The first postulate gives meaning to the term "point". For example, any two points such as A and B, there is a line AB that has them as endpoints. In Euclid's second postulate, it is assumed that it is possible to produce a finite straight line continuously in a straight line. In the third postulate, Euclid states that a circle may be drawn with any center and distant (that is radius.) A compass, for example, demonstrates this postulate. When one draws a circle using a compass, one is plotting all the points a certain distance 'r' from the center point. In the next postulate, all right angles are equal to one another.

In the last postulate, it states that through a given point not on a given line exactly one line can be drawn parallel to a given line. Euclid's best-known work, The Elements has survived for over 2000 years and the compilation became the focus of mathematical teaching. Although Euclid (or the school) may have not been first proved by him, (in fact much of his work may have been based upon earlier writings, ) he did manage to insert assumptions and definitions of his own to strengthen the various postulates into the form we know today. The Elements begins with the five postulates and their definitions, these postulates prove or define the existence of points, lines and circles and from there on go to define other aspects of geometry based upon the simpler concepts. The Elements consists of thirteen books. Some assumptions are not totally provable, such that there is only one straight line between two points.
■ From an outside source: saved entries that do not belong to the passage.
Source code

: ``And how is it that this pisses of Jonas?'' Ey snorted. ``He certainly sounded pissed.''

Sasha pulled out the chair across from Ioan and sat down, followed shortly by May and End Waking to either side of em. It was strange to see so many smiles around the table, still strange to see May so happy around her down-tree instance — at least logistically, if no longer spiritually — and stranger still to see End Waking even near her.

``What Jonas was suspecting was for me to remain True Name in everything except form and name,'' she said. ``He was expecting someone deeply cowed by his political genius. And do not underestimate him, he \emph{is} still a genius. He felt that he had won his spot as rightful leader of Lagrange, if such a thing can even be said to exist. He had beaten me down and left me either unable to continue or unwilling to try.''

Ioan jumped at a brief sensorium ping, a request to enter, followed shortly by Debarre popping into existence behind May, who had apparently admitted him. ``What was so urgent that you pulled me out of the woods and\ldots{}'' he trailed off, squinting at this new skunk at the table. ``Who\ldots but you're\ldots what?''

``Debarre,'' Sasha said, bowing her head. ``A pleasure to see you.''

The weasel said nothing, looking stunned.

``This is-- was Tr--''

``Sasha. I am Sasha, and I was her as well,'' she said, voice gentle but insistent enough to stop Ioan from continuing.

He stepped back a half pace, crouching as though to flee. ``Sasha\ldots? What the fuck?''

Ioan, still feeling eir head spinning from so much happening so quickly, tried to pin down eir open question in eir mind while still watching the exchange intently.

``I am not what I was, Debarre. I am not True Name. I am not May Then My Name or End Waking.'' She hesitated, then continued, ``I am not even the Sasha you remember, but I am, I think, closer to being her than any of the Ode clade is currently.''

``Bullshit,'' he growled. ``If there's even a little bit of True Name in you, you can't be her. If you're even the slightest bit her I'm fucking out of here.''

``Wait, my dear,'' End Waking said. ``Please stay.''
Euclid makes some assumptions that make his form of mathematics, Euclidean Geometry, sometimes at odds with other forms. His fifth postulate, states that only one line can be made through a point parallel to a given line, eventually, sometime during the 19th century this postulate was dropped in an attempt to study non-Euclidean geometries. Euclid's assumptions about his postulates have set the groundwork for geometry today. He provided society with definitions of a circle, a point, and line, etc and for 2000 was considered "the father of geometry". His postulates proved to be a framework from which mathematics was able to grow and evolve, from two thousand years ago, till Newton and even to all our classrooms today.

Bibliography

1. Heath, Sir Thomas. The Thirteen Books of The Elements. New York: Dover Publications, Inc., 1956.
2. "Euclid". Encyclopedia Of World Biography; Volume 5. Encyclopedia Of World Biography, Inc., 1985.